A equipe do Estado de Minas entrou em contato com o Ministério da Saúde para comentar os problemas de estrutura das cidades e fazer um balanço do primeiro mês do programa, mas não obteve retorno.

Quem achou o consultório em ordem

Enquanto médicos relatam problemas estruturais em pelo menos três cidades, há também exemplos de profissionais selecionados no Mais Médicos que encontraram boas condições de trabalho. As cidades não escapam de dificuldades, mas nada que influencie diretamente no trabalho dos novos profissionais.

Com mais de 40 anos de experiência, o médico Thomaz Chelini Pereira, de 67 anos, nascido e criado em Juiz de Fora, na Zona da Mata, resolveu se candidatar para ocupar uma vaga em Cipotânea, município com pouco mais de 6 mil habitantes, na mesma região. O oncologista aposentado foi designado para atuar como clínico-geral, área de sua residência, na única unidade básica de saúde da cidade, que fica na área urbana. “O posto é novo e bem arrumado. Tem os medicamentos de que preciso e uma estrutura para acesso à internet”, contou. Há também laboratório no município.
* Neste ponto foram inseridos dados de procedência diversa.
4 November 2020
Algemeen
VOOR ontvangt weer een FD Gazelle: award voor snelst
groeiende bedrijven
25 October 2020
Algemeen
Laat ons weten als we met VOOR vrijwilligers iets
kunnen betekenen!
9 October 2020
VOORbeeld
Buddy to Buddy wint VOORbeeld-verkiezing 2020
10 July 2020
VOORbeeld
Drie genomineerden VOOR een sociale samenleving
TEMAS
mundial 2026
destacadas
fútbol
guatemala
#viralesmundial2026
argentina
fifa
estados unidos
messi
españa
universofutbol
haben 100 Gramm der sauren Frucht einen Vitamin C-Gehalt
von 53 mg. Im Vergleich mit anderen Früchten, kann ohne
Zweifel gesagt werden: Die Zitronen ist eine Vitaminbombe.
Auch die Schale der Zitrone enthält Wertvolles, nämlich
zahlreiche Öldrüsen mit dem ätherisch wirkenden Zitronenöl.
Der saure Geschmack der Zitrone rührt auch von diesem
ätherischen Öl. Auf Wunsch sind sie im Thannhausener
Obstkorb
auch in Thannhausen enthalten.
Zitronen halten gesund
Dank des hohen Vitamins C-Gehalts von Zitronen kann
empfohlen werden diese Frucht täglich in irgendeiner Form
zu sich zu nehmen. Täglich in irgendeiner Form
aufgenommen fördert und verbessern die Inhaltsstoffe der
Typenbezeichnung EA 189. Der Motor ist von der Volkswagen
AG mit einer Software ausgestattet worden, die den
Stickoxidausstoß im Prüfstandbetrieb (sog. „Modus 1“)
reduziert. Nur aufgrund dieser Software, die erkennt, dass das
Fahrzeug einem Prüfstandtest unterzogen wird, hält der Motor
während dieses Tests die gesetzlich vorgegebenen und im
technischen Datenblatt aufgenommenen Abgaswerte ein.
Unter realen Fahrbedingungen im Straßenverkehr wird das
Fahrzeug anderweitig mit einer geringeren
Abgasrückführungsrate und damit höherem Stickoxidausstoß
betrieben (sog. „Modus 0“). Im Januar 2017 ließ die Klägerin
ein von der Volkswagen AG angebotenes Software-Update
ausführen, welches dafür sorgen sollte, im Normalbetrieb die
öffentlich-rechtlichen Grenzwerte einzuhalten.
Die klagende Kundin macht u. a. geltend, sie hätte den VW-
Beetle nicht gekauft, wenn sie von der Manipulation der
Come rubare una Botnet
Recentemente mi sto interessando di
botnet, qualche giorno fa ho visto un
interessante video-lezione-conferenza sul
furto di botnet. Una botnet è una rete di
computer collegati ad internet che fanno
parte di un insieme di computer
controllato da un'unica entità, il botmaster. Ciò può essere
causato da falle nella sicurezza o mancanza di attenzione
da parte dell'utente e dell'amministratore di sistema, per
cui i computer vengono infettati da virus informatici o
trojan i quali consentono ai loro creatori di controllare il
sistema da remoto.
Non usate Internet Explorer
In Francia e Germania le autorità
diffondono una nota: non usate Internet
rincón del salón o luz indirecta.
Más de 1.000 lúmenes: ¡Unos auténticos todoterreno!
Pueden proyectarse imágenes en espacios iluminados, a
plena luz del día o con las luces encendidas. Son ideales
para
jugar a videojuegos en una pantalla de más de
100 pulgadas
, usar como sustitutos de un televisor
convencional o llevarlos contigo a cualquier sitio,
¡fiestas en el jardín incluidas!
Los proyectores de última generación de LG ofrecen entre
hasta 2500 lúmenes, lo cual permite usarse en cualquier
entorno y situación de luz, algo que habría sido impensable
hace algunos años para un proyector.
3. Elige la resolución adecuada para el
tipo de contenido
O médico lembra que a cidade é bem pequena. Portanto, casos de urgência e emergência são encaminhados ao hospital filantrópico ou a outras cidades.

DIFERENCIADO Em Pará de Minas, na Região Central, a obstetra Roseni Fátima Norberto, depois de 16 anos clinicando em São João del-Rei, está atendendo exclusivamente no Centro de Atenção à Saúde da Mulher e da Criança (Casmuc). Neste primeiro mês, ela fez cerca de 300 atendimentos e garante que a unidade tem todo o equipamento necessário.

“Meu objetivo é oferecer um tratamento diferenciado, mais humano. Principalmente aqui, onde atendo exclusivamente mulheres e crianças, é muito importante essa diferença”, diz. O principal gargalo é a escassez de especialistas para fazer exames de imagem.

O secretario de saúde, Cleber de Faria, diz que a cidade não sofre com a falta de profissionais para a atual estrutura, mas diz que há bairros sem cobertura, o que deixa pelo menos 20 mil pessoas sem uma unidade de referência. Todos são obrigados a procurar postos de saúde do Centro ou de algum bairro próximo. “Estrategicamente, colocamos Roseni no Casmuc. Ela atende justamente essa parte da população.”